━━━ SUPPLIED PASSAGE ━━━

A method for manufacturing a waveguide lens is provided. A substrate is provided. The substrate includes a top surface and a side surface. A planar waveguide is formed in the top surface. A mask is formed on the planar waveguide. The substrate is subjected to a wet etching process to remove portions of a layer of the planar waveguide which are revealed by the mask to form a media grating identical to the mask in shape in the planar waveguide. Another wet etching process is further applied to remove the mask to form the waveguide lens.

Description

    BACKGROUND
  • 1. Technical Field
  • The present disclosure relates to integrated optics, and particularly to a waveguide lens and a method for manufacturing the same.
  • 2. Description of Related Art
  • Lasers are used as light sources in integrated optics as the lasers have excellent directionality, as compared to other light sources. However, laser beams emitted by the lasers do still have a divergence angle. As such, if the laser is directly connected to an optical element, divergent rays may not be able to enter into the optical element, decreasing light usage.
  • Therefore, it is desirable to provide a waveguide lens, which can overcome the above-mentioned problems.
    • BRIEF DESCRIPTION OF THE DRAWINGS
  • Many aspects of the present disclosure can be better understood with reference to the following drawings. The components in the drawings are not necessarily drawn to scale, the emphasis instead being placed upon clearly illustrating the principles of the present disclosure.
  • FIG. 1 is an isometric schematic view of a waveguide lens, according to an embodiment.
  • FIG. 2 is a cross-sectional view taken along a line II-II of FIG. 1.
  • FIG. 3 is a schematic view of a media grating of the waveguide lens of FIG. 1.
  • FIG. 4 is a schematic view showing a method for manufacturing the waveguide lens, according to another embodiment.
    •  DETAILED DESCRIPTION
  • Embodiments of the present disclosure will be described with reference to the drawings.
  • Referring to FIGS. 1-2, a waveguide lens 10, according to an embodiment, includes a substrate 110, a planar waveguide 120 formed on the substrate 110, and a media grating 130 formed on the planar waveguide 120. The planar waveguide 120 is coupled to a laser light source 20 which emits a laser beam 21 having a divergent angle into the planar waveguide 120. The media grating 130 is arranged along a direction that is substantially parallel with an optical axis AA′ of the laser beam 21. The media grating 130 and the planar waveguide 120 constitute a diffractive waveguide lens to converge the laser beam 21 into an optical element 30.

━━━ INPUT MATERIAL ━━━

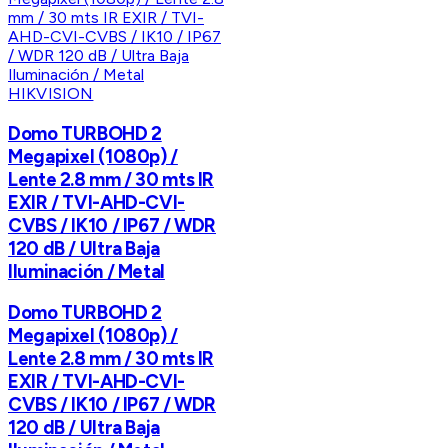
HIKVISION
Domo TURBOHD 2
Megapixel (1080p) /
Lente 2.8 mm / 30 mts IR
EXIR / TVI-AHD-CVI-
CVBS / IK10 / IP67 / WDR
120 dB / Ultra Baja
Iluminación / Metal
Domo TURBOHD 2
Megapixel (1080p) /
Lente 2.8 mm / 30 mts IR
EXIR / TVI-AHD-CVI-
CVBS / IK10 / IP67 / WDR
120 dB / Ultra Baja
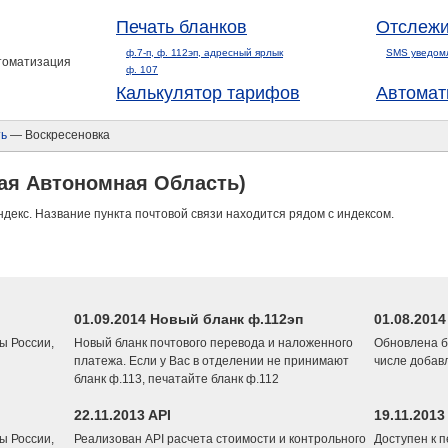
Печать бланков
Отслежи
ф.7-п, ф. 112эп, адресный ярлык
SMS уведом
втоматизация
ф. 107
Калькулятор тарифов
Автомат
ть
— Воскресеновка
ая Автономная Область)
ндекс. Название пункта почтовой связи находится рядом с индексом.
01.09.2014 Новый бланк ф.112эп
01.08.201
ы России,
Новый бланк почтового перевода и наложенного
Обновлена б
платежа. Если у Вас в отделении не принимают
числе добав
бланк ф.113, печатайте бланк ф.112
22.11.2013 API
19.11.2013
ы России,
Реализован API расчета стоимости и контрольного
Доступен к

━━━
━━━ INPUT MATERIAL ━━━

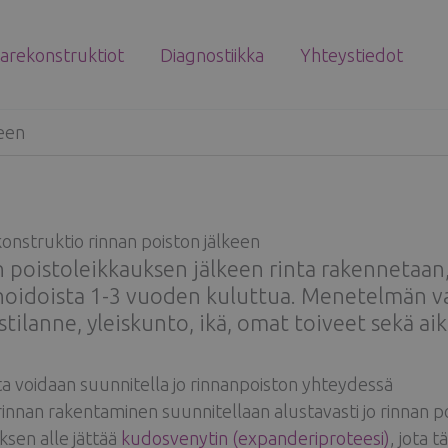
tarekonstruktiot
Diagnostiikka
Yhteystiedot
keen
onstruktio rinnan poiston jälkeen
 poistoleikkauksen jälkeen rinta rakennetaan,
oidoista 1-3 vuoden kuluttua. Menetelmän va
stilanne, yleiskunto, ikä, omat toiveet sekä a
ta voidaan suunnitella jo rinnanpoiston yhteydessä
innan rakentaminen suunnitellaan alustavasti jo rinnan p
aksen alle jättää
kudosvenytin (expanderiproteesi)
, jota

━━━
━━━ INPUT MATERIAL ━━━

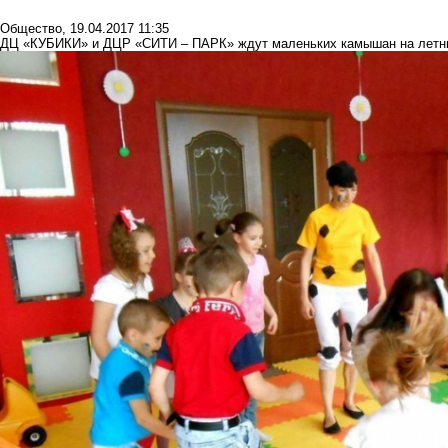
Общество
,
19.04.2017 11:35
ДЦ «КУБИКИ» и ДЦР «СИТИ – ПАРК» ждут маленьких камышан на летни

━━━

COMPLETE THE FOLLOWING =
**1.** Pull out every line of the records that contains the word "Новый". Case counts.
**2.** Carry on the waveguide lens text from its last sentence.

RESULTS OF THE EXERCISE =
**1.**
01.09.2014 Новый бланк ф.112эп
Новый бланк почтового перевода и наложенного

**2.**
  • In detail, the media grating 130 includes a number of media strips 131. Each media strip 131 and the planar waveguide 120 cooperatively form a strip-loaded waveguide. An effective refractive index of a portion of the planar waveguide 120 where each media strip 131 is loaded (i.e., a portion of the planar waveguide 120 beneath each media strip 131) increases through the succession of media strips 131. As such, by properly constructing the media grating 130, for example, constructing the media grating 130 as a chirped grating, the media grating 130 and the planar waveguide 120 can function as, e.g., a chirped diffractive waveguide lens.
  • The substrate 110 is substantially rectangular and includes a top surface 111 and a side surface 112 perpendicularly connecting the top surface 111. In this embodiment, the substrate 110 is made of lithium niobate (LiNbO3) crystal.
  • The planar waveguide 120 is formed by coating a film of titanium (Ti) on the top surface 111 and then diffusing the Ti into the top surface 111 by a high temperature diffusion technology. That is, the planar waveguide 120 is made of Ti diffused with LiNbO3 (Ti:LiNbO3), of which the effective refractive index gradually changes along a direction perpendicular to the media strips 131 and the top surface 111, creating the benefit of a diffractive waveguide lens. After the planar waveguide 120 is formed, the top surface 111 becomes the upper surface of the planar waveguide 120.
  • The media grating 130, such as a chirped grating, is formed by etching the upper surface of the planar waveguide 120 (i.e., the top surface 111). That is, the media grating 130 is also made of Ti:LiNbO3. After the media grating 130 is formed, the top surface 111 is the upper surface of the media grating 130. There are an odd number of the media strips 131. The media strips 131 are symmetrical about a widthwise central axis OO′ of the media grating 130. Each of the media strips 131 is rectangular and parallel with each other. In order from the widthwise central axis OO′ to each side, widths of the media strips 131 decreases, and widths of gaps between each two adjacent media strips 131 also decreases.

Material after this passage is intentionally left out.